▸ YOUR OBJECTIVE:
For this exercise, write out the whole listing below exactly, omitting its images.

▸ ENTRIES SUPPLIED:
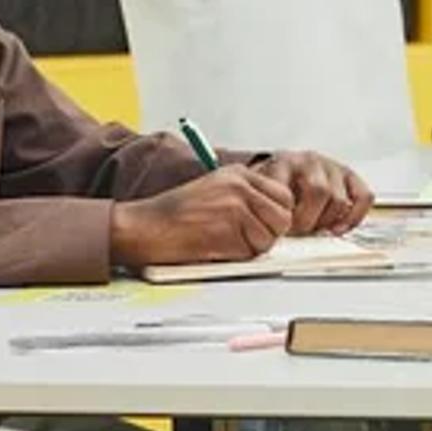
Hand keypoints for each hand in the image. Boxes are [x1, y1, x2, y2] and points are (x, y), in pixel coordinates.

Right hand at [110, 167, 289, 268]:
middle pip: (283, 219)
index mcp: (239, 174)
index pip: (284, 197)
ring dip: (251, 248)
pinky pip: (249, 253)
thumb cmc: (177, 214)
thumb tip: (281, 219)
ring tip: (225, 241)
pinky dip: (235, 256)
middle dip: (269, 235)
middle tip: (245, 238)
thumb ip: (248, 198)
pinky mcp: (227, 230)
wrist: (146, 226)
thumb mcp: (216, 189)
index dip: (276, 217)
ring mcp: (234, 208)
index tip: (262, 225)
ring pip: (268, 240)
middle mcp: (240, 187)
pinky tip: (214, 246)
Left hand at [258, 150, 372, 235]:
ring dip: (327, 221)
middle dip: (309, 220)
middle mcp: (311, 161)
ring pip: (339, 200)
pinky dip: (354, 216)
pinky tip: (339, 228)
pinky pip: (364, 196)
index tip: (284, 228)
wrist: (283, 170)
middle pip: (320, 193)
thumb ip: (270, 206)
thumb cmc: (274, 187)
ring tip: (314, 227)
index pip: (292, 190)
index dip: (289, 216)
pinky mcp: (350, 176)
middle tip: (299, 230)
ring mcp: (332, 167)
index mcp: (285, 162)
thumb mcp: (263, 193)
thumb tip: (277, 227)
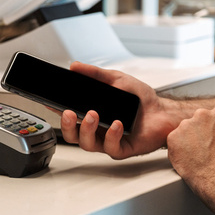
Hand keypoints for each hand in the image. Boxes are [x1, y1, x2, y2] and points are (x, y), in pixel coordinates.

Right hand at [59, 62, 178, 158]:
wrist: (164, 111)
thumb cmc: (141, 100)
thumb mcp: (116, 80)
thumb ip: (95, 74)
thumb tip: (75, 66)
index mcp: (93, 115)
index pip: (70, 116)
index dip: (58, 112)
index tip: (50, 103)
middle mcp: (98, 130)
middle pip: (73, 136)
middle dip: (68, 126)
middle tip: (71, 114)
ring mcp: (109, 141)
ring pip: (88, 144)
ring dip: (87, 130)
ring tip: (94, 115)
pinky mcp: (123, 149)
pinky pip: (111, 148)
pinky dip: (112, 135)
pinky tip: (117, 124)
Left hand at [166, 104, 214, 180]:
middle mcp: (201, 114)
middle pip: (200, 122)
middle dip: (203, 133)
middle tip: (209, 149)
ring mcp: (185, 126)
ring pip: (186, 132)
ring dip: (191, 141)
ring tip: (199, 156)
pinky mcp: (173, 139)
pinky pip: (174, 143)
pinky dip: (179, 151)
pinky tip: (190, 160)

▸ RESPONSE TO THIS EXERCISE:
Hand keypoints for each hand in the image. Boxes are [x1, y1, x2, y2] and points are (x, y), in pixel coordinates.

Right hand at [110, 167, 289, 268]:
middle pip: (283, 219)
index mcp: (239, 174)
index pip: (284, 197)
ring dip: (251, 248)
pinky pip: (249, 253)
thumb cmc: (177, 214)
thumb tip: (281, 219)
ring tip: (225, 241)
pinky dip: (235, 256)
middle dip: (269, 235)
middle tip: (245, 238)
thumb ip: (248, 198)
pinky mcp: (227, 230)
wrist: (146, 226)
thumb mcp: (216, 189)
index dip: (276, 217)
ring mcp: (234, 208)
index tip: (262, 225)
ring pip: (268, 240)
middle mcp: (240, 187)
pinky tip: (214, 246)
Left hand at [258, 150, 372, 235]:
ring dip: (327, 221)
middle dip: (309, 220)
middle mcp: (311, 161)
ring pip: (339, 200)
pinky dip: (354, 216)
pinky tip: (339, 228)
pinky pip: (364, 196)
index tip: (284, 228)
wrist: (283, 170)
middle pip: (320, 193)
thumb ip: (270, 206)
thumb cmc: (274, 187)
ring tip: (314, 227)
index pip: (292, 190)
index dip: (289, 216)
pinky mcp: (350, 176)
middle tip: (299, 230)
ring mcp: (332, 167)
index mcp: (285, 162)
thumb mcp: (263, 193)
thumb tip: (277, 227)
Hand keypoints for each hand in the image. Boxes are [x1, y1, x2, y2] and points are (x, y), in pixel coordinates.

Right hand at [59, 62, 178, 158]:
wrist: (164, 111)
thumb cmc: (141, 100)
thumb mcp: (116, 80)
thumb ip: (95, 74)
thumb tip: (75, 66)
index mcp: (93, 115)
index pip: (70, 116)
index dip: (58, 112)
index tip: (50, 103)
middle mcp: (98, 130)
middle pip: (73, 136)
middle dip: (68, 126)
middle tip: (71, 114)
ring mcp: (109, 141)
ring pip: (88, 144)
ring dip: (87, 130)
ring tip: (94, 115)
pinky mcp: (123, 149)
pinky pip: (111, 148)
pinky dip: (112, 135)
pinky tip: (117, 124)
Left hand at [166, 104, 214, 180]:
middle mcp: (201, 114)
middle pip: (200, 122)
middle dip: (203, 133)
middle tip: (209, 149)
ring mcp: (185, 126)
ring pip: (186, 132)
ring dip: (191, 141)
ring tip: (199, 156)
pinky mcp: (173, 139)
pinky pip: (174, 143)
pinky dip: (179, 151)
pinky tip: (190, 160)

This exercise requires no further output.